I was a legislative staffer in the Michigan House of Representatives from 2015-2022, starting as a Legislative Assistant and ending as a Legislative Director before moving onto Grassroots Midwest.
As a legislative assistant to a member of the House you are mainly focused on constituent-specific issues. When a resident of the member’s district contacts the office, they are typically greeted by the Legislative Assistant. In this role you are essentially the face of the office who works on any issue a constituent has with a state agency, scheduling meetings for the member, organizing in-district office hours and scheduling events for the member to attend back home. The Legislative Assistant is arguably the most important position in the office considering they are the one getting the Representative to the right place on time and spending the majority of their time helping the constituents of the members district.
As the Legislative Director, your job is more focused on the member’s policy initiatives and helping them navigate and keep track of the many bills that are introduced and sent to their committees. The majority of your time in this role is spent reviewing legislation and preparing the Representative for committee and House session, while also participating in meetings with stakeholders who have interest in a bill that will be brought before the Representative. While reviewing the legislation it is important to inform the Representative of every argument in support and opposition to the bill (if there are more than one) in order for them to have as much information as possible before they make a decision.
In my experience, the office dynamic was best when both staffers worked together to solve issues. It was always a priority to provide the Legislative Assistant with opportunities to do policy work as well.
The work in the office is not the only aspect of the job either. In order to keep your job, you needed to make sure your member was going to win their re-election which in turn means you’re simultaneously working on the campaign. State law prohibits campaign work from being done on state time or property and with state resources. That means all of the campaign work either had to be done in your free time, or you had to use vacation time.

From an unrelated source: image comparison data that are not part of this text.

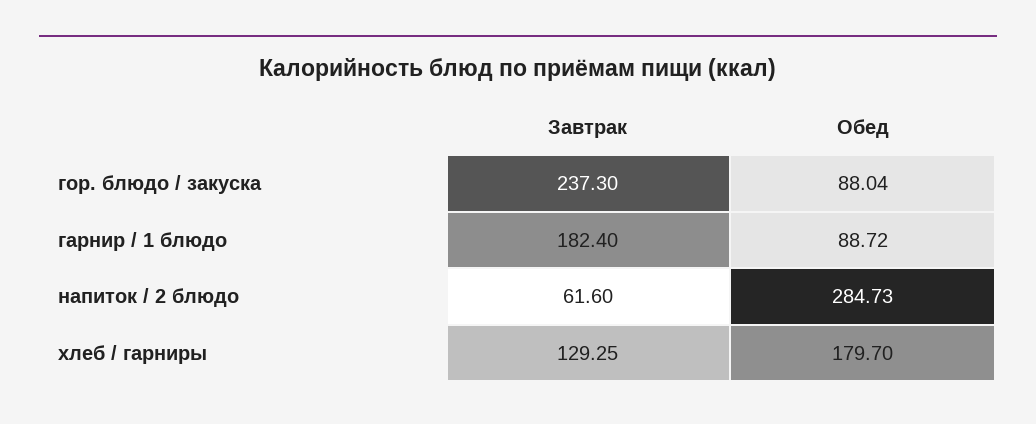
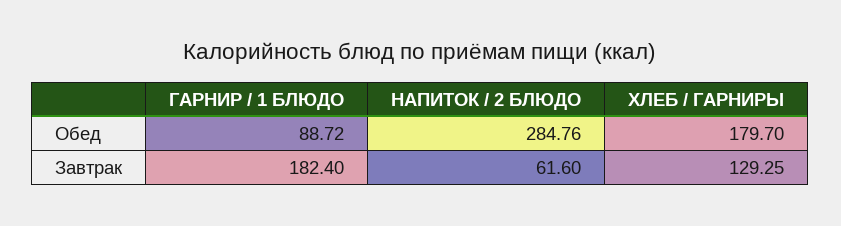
  {
    "Завтрак": {
-     "гор. блюдо / закуска": 237.3,
      "гарнир / 1 блюдо": 182.4,
      "напиток / 2 блюдо": 61.6,
      "хлеб / гарниры": 129.25
    },
    "Обед": {
-     "гор. блюдо / закуска": 88.04,
      "гарнир / 1 блюдо": 88.72,
-     "напиток / 2 блюдо": 284.73,
+     "напиток / 2 блюдо": 284.76,
      "хлеб / гарниры": 179.7
    }
  }

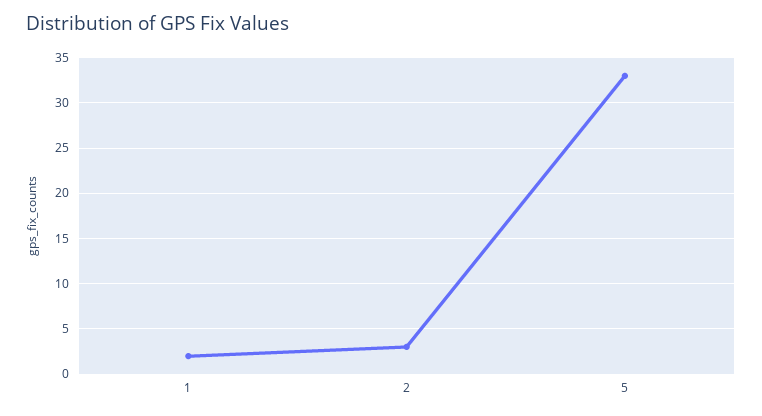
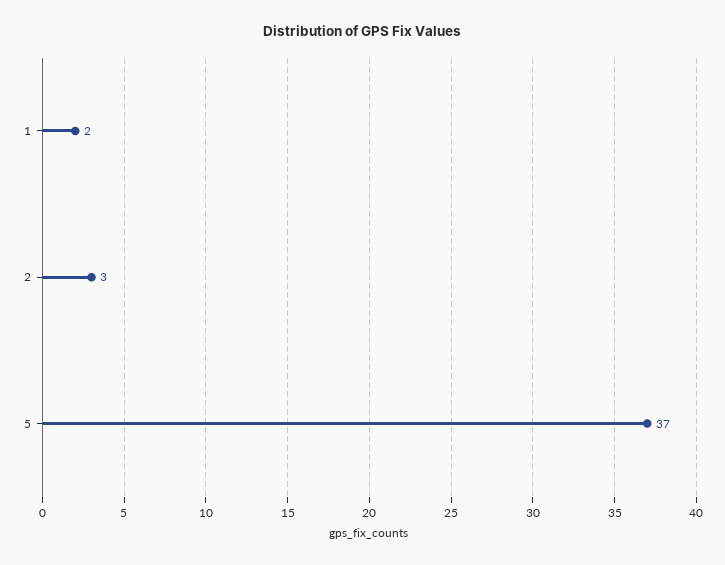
  {
    "1": 2,
    "2": 3,
-   "5": 33
+   "5": 37
  }

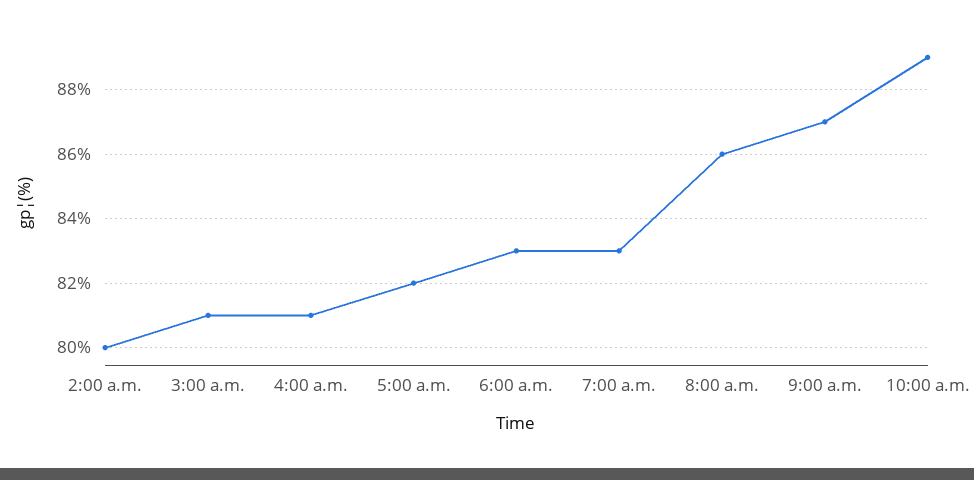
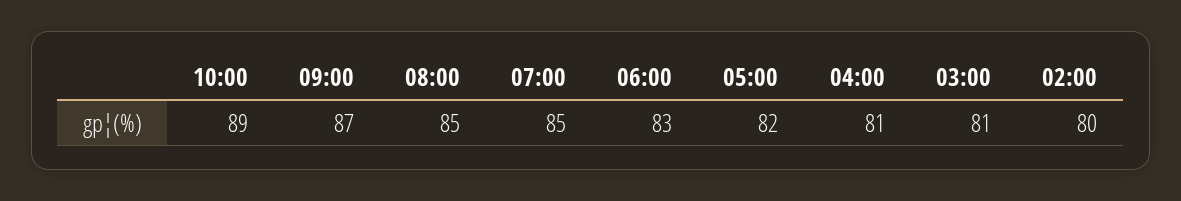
  {
    "2:00 a.m.": 80,
    "3:00 a.m.": 81,
    "4:00 a.m.": 81,
    "5:00 a.m.": 82,
    "6:00 a.m.": 83,
-   "7:00 a.m.": 83,
+   "7:00 a.m.": 85,
-   "8:00 a.m.": 86,
+   "8:00 a.m.": 85,
    "9:00 a.m.": 87,
    "10:00 a.m.": 89
  }

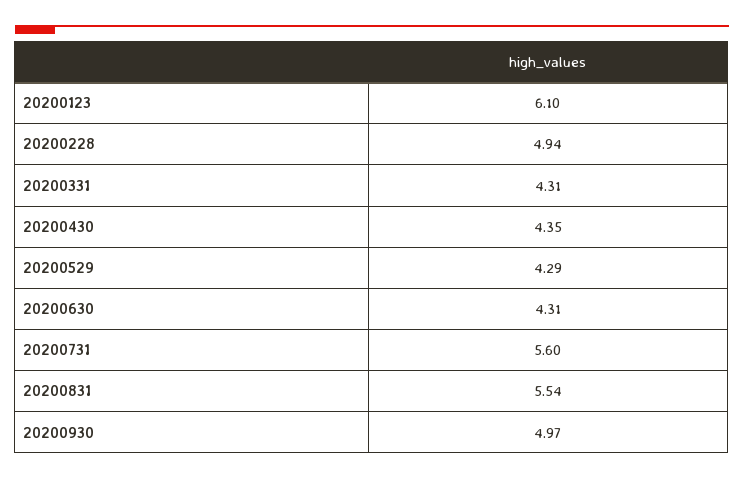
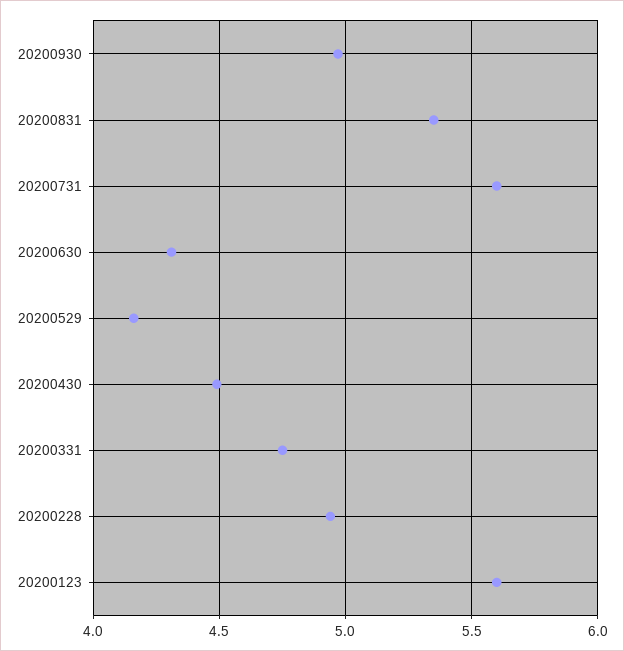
  {
-   "20200123": 6.1,
+   "20200123": 5.6,
    "20200228": 4.94,
-   "20200331": 4.31,
+   "20200331": 4.75,
-   "20200430": 4.35,
+   "20200430": 4.5,
-   "20200529": 4.29,
+   "20200529": 4.15,
    "20200630": 4.31,
    "20200731": 5.6,
-   "20200831": 5.54,
+   "20200831": 5.35,
    "20200930": 4.97
  }

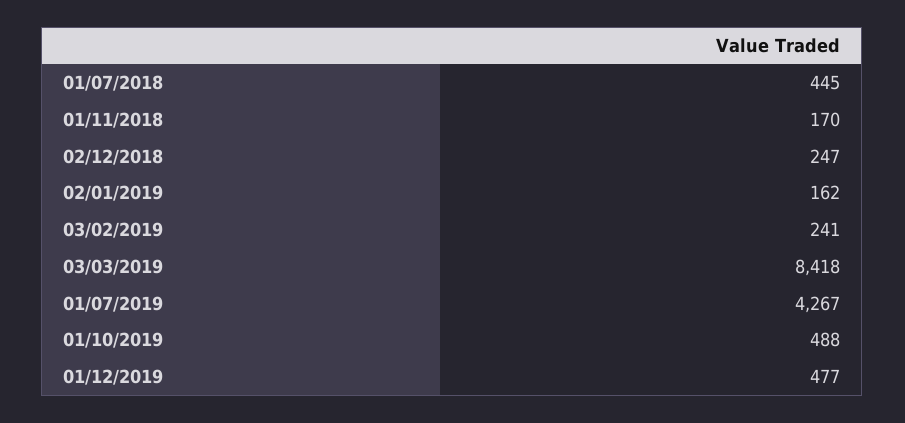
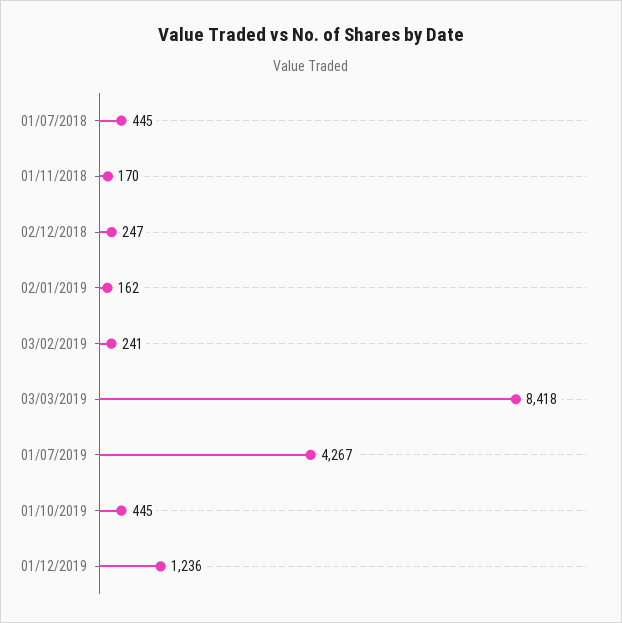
  {
    "01/07/2018": 445,
    "01/11/2018": 170,
    "02/12/2018": 247,
    "02/01/2019": 162,
    "03/02/2019": 241,
    "03/03/2019": 8418,
    "01/07/2019": 4267,
-   "01/10/2019": 488,
+   "01/10/2019": 445,
-   "01/12/2019": 477
+   "01/12/2019": 1236
  }

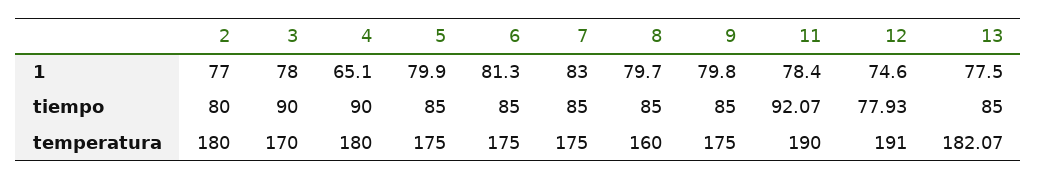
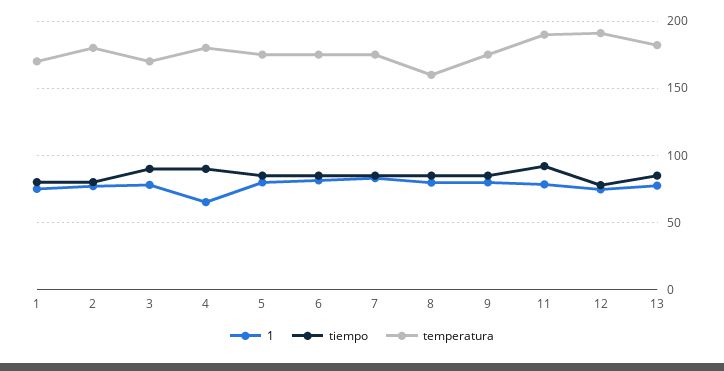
  {
    "1": {
      "2": 77,
      "3": 78,
      "4": 65.1,
      "5": 79.9,
      "6": 81.3,
      "7": 83,
      "8": 79.7,
      "9": 79.8,
      "11": 78.4,
      "12": 74.6,
-     "13": 77.5
+     "13": 77.5,
+     "1": 75
    },
    "tiempo": {
      "2": 80,
      "3": 90,
      "4": 90,
      "5": 85,
      "6": 85,
      "7": 85,
      "8": 85,
      "9": 85,
      "11": 92.07,
      "12": 77.93,
-     "13": 85
+     "13": 85,
+     "1": 80
    },
    "temperatura": {
      "2": 180,
      "3": 170,
      "4": 180,
      "5": 175,
      "6": 175,
      "7": 175,
      "8": 160,
      "9": 175,
      "11": 190,
      "12": 191,
-     "13": 182.07
+     "13": 182.07,
+     "1": 170
    }
  }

When I left the House, having seven years of service under my belt, there were very few staffers still there from when I started. Legislative staff turnover is extremely high due to the effort required to do the job well, and the level of stress that comes along with it, especially in an election year.
Although I am extremely happy to be where I am today, I remain proud of the time I spent working in the House. It provided me with an opportunity to work with some great people and I gained valuable insights to the issues impacting our state. Of course there’s more I wish I could have done during my tenure in the House, but I am glad to be working in a different enterprise while I continue to pursue my career in Michigan politics.